### SOURCE TEXT:
Performance and productivity gains are, however, concepts with which FE staff are well-acquainted. In fact, as everyone knows, the massive expansion of FE since incorporation, has only been achieved by halving vacations, increasing teaching contact time, reducing course hours, abolishing incremental scales and inflicting exponentially mounting administration duties.

Those of us old enough to remember the money thrown at schools, following the raising of the school-leaving age in the 1970s, can only marvel at the achievements of the past seven years.

Colleges have effectively hiked the leaving age to 18 or 19, for a fraction of the cost of the maintained sector. They have simultaneously striven to mirror the socialisation and maturation process that plentiful jobs used to provide, and to turn school failure into success. If this were not enough, regular readers of FE ocus, will recall that much of this was also achieved by demoralised staff in institutions with dubious management styles and byzantine accounting procedures.

The process for staff continues to be one of relentless change, with the new key skills targets, exemplifing the under-funded and rigidly-deadlined mopping-up operations we are expected to achieve after the failure of the maintained sector.

### GIVEN RECORDS:
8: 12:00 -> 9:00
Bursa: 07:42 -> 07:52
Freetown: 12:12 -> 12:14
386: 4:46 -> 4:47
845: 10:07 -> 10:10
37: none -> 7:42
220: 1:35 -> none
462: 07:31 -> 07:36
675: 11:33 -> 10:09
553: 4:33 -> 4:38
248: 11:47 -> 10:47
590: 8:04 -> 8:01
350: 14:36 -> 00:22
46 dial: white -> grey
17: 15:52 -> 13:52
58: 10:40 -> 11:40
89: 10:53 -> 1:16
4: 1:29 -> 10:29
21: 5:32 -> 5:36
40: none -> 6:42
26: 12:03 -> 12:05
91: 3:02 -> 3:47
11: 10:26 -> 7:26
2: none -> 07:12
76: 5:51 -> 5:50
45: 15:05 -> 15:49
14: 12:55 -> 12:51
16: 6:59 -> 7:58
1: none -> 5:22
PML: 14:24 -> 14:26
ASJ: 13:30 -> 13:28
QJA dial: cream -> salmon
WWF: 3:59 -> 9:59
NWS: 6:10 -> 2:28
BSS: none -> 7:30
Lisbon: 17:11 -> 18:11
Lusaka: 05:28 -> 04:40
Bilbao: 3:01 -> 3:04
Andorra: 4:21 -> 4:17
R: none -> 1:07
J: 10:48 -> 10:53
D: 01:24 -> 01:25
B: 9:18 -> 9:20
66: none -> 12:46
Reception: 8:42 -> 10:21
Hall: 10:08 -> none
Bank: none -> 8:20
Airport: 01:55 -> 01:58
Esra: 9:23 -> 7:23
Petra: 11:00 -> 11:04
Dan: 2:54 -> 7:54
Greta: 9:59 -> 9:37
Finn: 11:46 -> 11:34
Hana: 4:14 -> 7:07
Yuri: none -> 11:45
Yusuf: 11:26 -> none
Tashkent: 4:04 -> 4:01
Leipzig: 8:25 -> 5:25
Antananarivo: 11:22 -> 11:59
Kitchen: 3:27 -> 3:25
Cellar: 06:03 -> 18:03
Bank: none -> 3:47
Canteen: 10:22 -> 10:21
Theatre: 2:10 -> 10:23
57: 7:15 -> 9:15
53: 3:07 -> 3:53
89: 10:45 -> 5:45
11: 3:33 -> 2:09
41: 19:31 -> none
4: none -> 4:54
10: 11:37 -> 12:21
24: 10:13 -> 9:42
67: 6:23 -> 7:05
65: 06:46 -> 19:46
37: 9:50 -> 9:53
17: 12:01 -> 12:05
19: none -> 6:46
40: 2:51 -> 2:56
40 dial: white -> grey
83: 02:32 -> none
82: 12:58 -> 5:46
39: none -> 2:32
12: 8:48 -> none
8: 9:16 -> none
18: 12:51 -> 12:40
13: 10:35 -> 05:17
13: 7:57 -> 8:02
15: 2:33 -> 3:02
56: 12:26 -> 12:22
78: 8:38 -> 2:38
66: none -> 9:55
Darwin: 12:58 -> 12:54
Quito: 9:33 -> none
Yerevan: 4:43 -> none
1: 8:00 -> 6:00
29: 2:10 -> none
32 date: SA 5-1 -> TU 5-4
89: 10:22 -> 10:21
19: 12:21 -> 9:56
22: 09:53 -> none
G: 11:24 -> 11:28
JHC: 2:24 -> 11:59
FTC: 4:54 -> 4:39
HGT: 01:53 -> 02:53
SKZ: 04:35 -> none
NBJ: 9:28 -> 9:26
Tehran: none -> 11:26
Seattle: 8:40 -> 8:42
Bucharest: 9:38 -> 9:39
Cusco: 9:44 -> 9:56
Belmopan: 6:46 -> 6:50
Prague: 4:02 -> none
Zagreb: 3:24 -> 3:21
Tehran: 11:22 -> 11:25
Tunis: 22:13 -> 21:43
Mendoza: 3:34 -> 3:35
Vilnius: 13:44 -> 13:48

### WORK TO DO:
1. In the entries, take the part from the start through the line containing "10: 11:37 -> 12:21", switch "Reception" to "Lobby", and give that part again with nothing else altered.
2. Proceed with the passage on further education staff, picking up right after its final sentence.
The passage and the entries have no connection to each other.

### ANSWERS TO THE EXERCISES:
1.
8: 12:00 -> 9:00
Bursa: 07:42 -> 07:52
Freetown: 12:12 -> 12:14
386: 4:46 -> 4:47
845: 10:07 -> 10:10
37: none -> 7:42
220: 1:35 -> none
462: 07:31 -> 07:36
675: 11:33 -> 10:09
553: 4:33 -> 4:38
248: 11:47 -> 10:47
590: 8:04 -> 8:01
350: 14:36 -> 00:22
46 dial: white -> grey
17: 15:52 -> 13:52
58: 10:40 -> 11:40
89: 10:53 -> 1:16
4: 1:29 -> 10:29
21: 5:32 -> 5:36
40: none -> 6:42
26: 12:03 -> 12:05
91: 3:02 -> 3:47
11: 10:26 -> 7:26
2: none -> 07:12
76: 5:51 -> 5:50
45: 15:05 -> 15:49
14: 12:55 -> 12:51
16: 6:59 -> 7:58
1: none -> 5:22
PML: 14:24 -> 14:26
ASJ: 13:30 -> 13:28
QJA dial: cream -> salmon
WWF: 3:59 -> 9:59
NWS: 6:10 -> 2:28
BSS: none -> 7:30
Lisbon: 17:11 -> 18:11
Lusaka: 05:28 -> 04:40
Bilbao: 3:01 -> 3:04
Andorra: 4:21 -> 4:17
R: none -> 1:07
J: 10:48 -> 10:53
D: 01:24 -> 01:25
B: 9:18 -> 9:20
66: none -> 12:46
Lobby: 8:42 -> 10:21
Hall: 10:08 -> none
Bank: none -> 8:20
Airport: 01:55 -> 01:58
Esra: 9:23 -> 7:23
Petra: 11:00 -> 11:04
Dan: 2:54 -> 7:54
Greta: 9:59 -> 9:37
Finn: 11:46 -> 11:34
Hana: 4:14 -> 7:07
Yuri: none -> 11:45
Yusuf: 11:26 -> none
Tashkent: 4:04 -> 4:01
Leipzig: 8:25 -> 5:25
Antananarivo: 11:22 -> 11:59
Kitchen: 3:27 -> 3:25
Cellar: 06:03 -> 18:03
Bank: none -> 3:47
Canteen: 10:22 -> 10:21
Theatre: 2:10 -> 10:23
57: 7:15 -> 9:15
53: 3:07 -> 3:53
89: 10:45 -> 5:45
11: 3:33 -> 2:09
41: 19:31 -> none
4: none -> 4:54
10: 11:37 -> 12:21

2.
Down to the last catch-all clause of our Colleges’ Employers’ Forum-inspired contracts, we are, without doubt, the epitome of productivity, and the Government knows it.

Isn’t this why they’re blanketing the sector with transferable teaching qualifications, hoping possibly, to stem the haemorrhage in schools by persuading our multi-talented staff to leap across the contractual divide?

I hope not. We’re good, we deserve recognition for the enormous gains of the past decade, not a grudging pittance with a multitude of performance strings. What more can we do? That legendary, but unorthodox wielding of the sweeping brush perhaps?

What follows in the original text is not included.